_Problem details_
Every line below is to be copied exactly, with the pictures left out.

_Task data_
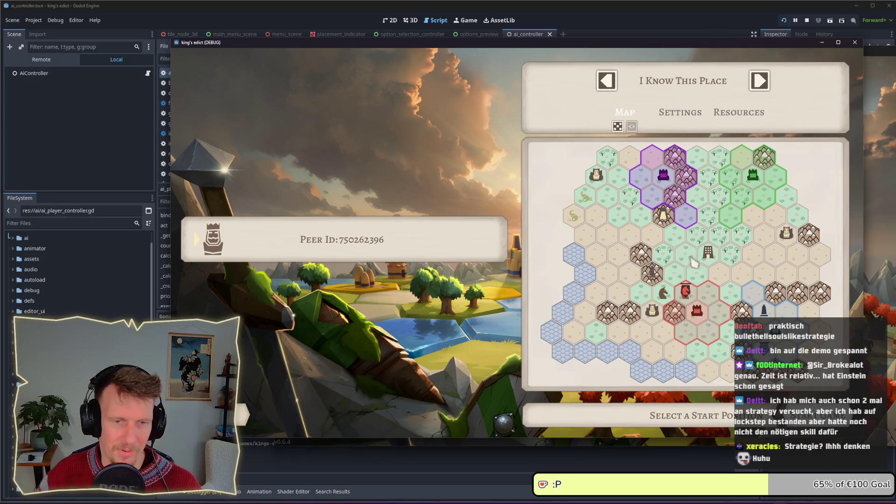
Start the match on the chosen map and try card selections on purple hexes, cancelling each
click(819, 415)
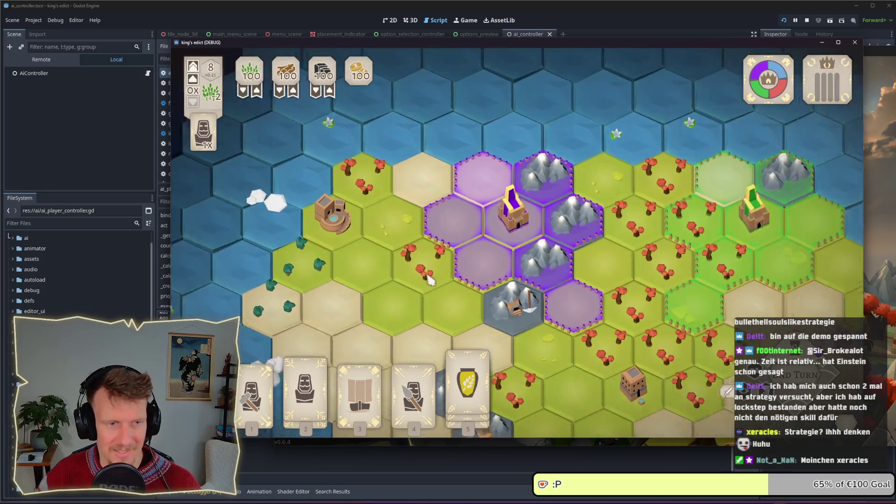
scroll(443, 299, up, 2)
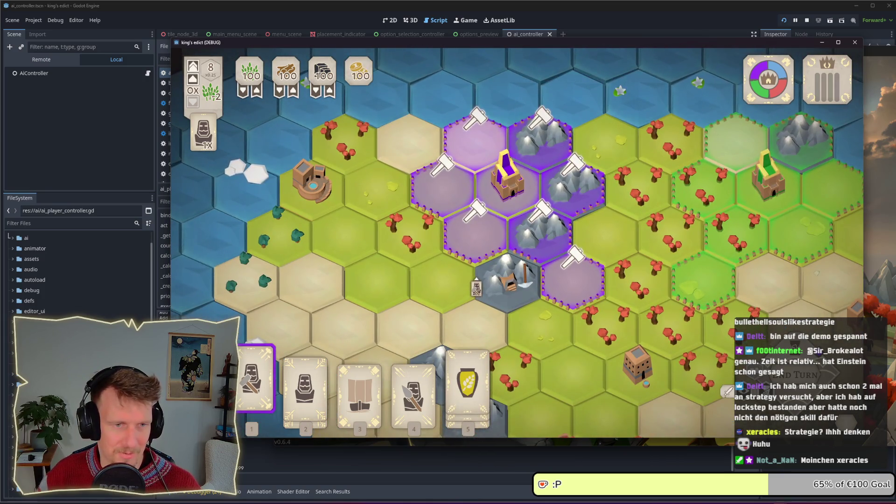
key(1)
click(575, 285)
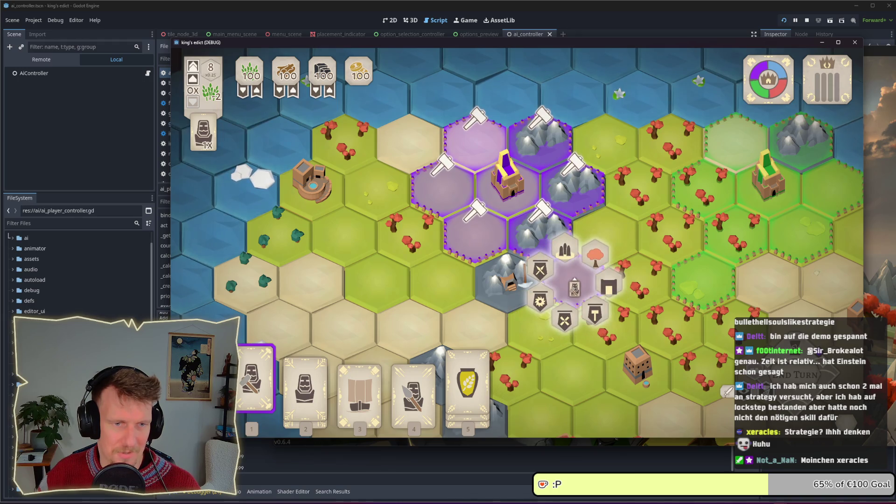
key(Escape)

_Exercise output_
Start the match on the chosen map and try card selections on purple hexes, cancelling each
click(819, 415)
scroll(443, 299, up, 2)
key(1)
click(575, 285)
key(Escape)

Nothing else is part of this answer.